IIIe siècle : adieu la Pax Romana. L’Empire est en crise : guerres civiles, invasions répétées, épidémies et famines. Au pouvoir depuis 306, Constantin sépare les pouvoirs civils et militaires. Seuls les fils de soldats et les barbares sont recrutés. La cavalerie, formée de mercenaires étrangers, remplace l’infanterie. La pression aux frontières devient continue, menaçant culture et mode de vie romain. Avec l’édit de Milan de 313, autorisant la pratique de la Chrétienté, on oublie Jupiter au profit de Jésus. Ve siècle : les invasions rendent la circulation impossible pour lever les impôts. Et sans argent, pas d’armées...
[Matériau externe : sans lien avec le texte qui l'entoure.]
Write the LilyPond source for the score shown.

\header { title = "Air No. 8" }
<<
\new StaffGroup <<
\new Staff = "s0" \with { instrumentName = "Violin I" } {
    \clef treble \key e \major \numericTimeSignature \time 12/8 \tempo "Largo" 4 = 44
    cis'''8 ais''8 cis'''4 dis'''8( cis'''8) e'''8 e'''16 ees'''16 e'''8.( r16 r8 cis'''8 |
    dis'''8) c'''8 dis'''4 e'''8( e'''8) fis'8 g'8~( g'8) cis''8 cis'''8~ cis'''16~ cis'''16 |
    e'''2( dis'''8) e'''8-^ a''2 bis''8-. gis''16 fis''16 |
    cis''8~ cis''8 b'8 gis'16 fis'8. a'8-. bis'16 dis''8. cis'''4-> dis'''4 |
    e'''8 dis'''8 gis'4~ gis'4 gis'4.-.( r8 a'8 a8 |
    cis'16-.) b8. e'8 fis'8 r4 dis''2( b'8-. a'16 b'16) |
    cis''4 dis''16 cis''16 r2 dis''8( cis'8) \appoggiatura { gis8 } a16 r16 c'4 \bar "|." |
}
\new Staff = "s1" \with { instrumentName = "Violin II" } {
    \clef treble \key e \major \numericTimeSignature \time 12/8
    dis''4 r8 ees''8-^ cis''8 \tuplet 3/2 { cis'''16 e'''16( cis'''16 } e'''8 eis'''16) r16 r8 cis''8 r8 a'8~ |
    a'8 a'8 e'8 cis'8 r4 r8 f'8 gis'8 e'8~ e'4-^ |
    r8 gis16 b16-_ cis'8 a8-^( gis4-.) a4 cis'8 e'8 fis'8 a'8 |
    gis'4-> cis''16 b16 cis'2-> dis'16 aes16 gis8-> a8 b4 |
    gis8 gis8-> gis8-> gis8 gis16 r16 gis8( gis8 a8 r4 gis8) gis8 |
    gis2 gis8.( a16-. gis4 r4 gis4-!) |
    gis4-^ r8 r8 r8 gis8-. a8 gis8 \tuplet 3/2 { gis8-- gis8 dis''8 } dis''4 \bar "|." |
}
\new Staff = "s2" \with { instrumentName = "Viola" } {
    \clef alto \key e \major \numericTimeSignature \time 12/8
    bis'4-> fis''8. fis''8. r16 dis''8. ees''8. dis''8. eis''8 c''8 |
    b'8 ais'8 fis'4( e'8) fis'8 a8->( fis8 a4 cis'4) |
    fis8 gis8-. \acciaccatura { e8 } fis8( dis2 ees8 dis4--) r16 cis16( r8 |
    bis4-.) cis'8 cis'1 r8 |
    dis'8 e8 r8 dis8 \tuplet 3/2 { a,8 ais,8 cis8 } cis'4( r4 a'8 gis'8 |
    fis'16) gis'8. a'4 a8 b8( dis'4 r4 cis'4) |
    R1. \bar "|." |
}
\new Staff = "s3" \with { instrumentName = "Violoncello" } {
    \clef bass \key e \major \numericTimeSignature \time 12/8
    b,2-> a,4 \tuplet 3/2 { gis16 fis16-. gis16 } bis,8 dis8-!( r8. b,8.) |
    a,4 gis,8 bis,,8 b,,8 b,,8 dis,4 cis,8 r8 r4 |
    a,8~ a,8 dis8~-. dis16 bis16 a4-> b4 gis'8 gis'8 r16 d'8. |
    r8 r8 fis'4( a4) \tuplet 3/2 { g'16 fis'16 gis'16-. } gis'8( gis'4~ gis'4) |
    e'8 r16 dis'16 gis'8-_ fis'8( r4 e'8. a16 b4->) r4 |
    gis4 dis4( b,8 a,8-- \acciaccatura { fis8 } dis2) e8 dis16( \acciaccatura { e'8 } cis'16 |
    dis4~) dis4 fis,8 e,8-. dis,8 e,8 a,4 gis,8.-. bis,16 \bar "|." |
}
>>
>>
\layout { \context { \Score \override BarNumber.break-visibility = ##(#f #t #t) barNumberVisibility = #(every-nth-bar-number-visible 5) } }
L’administration, pleine d'héritiers illégitimes et d'usurpateurs, est gangrénée par la corruption. Alors en 410, Rome peine à se défendre contre les Wisigoths qui mettent la ville à sac. Les ruines de l’Empire sont encore fumantes quand les peuples étrangers s'installent . Augustus Romulus, dernier empereur, est contraint à l'exil en 476, causant la chute de l’empire Romain et de son armée. La fidélité des soldats envers Rome fait d’eux de fervents nationalistes. La vie du groupe y vaut bien plus que celle d’un seul homme. Cette unité est façonnée par les centurions qui accompagnent leurs troupes au quotidien et les poussent à se dépasser.


Dans les heures plus sombres de l’histoire, ce nationalisme inspirera le régime nazi des années 1939, qui s’approprie et réinterprété des symboles, comme le salut romain ou l'aigle impériale. Pourtant, aujourd’hui encore, l’unité et l’endurance des légions fascinent. Leurs chefs inspirent des auteurs comme Goscinny, qui les a exportés à travers le monde entier dans Astérix et Obélix. La saga Star Wars est jonchée de références aux grands dirigeants militaires peu scrupuleux de la République et de l’Empire. Sans parler de la récente série Rome. Alors, pas si fous ces romains ?!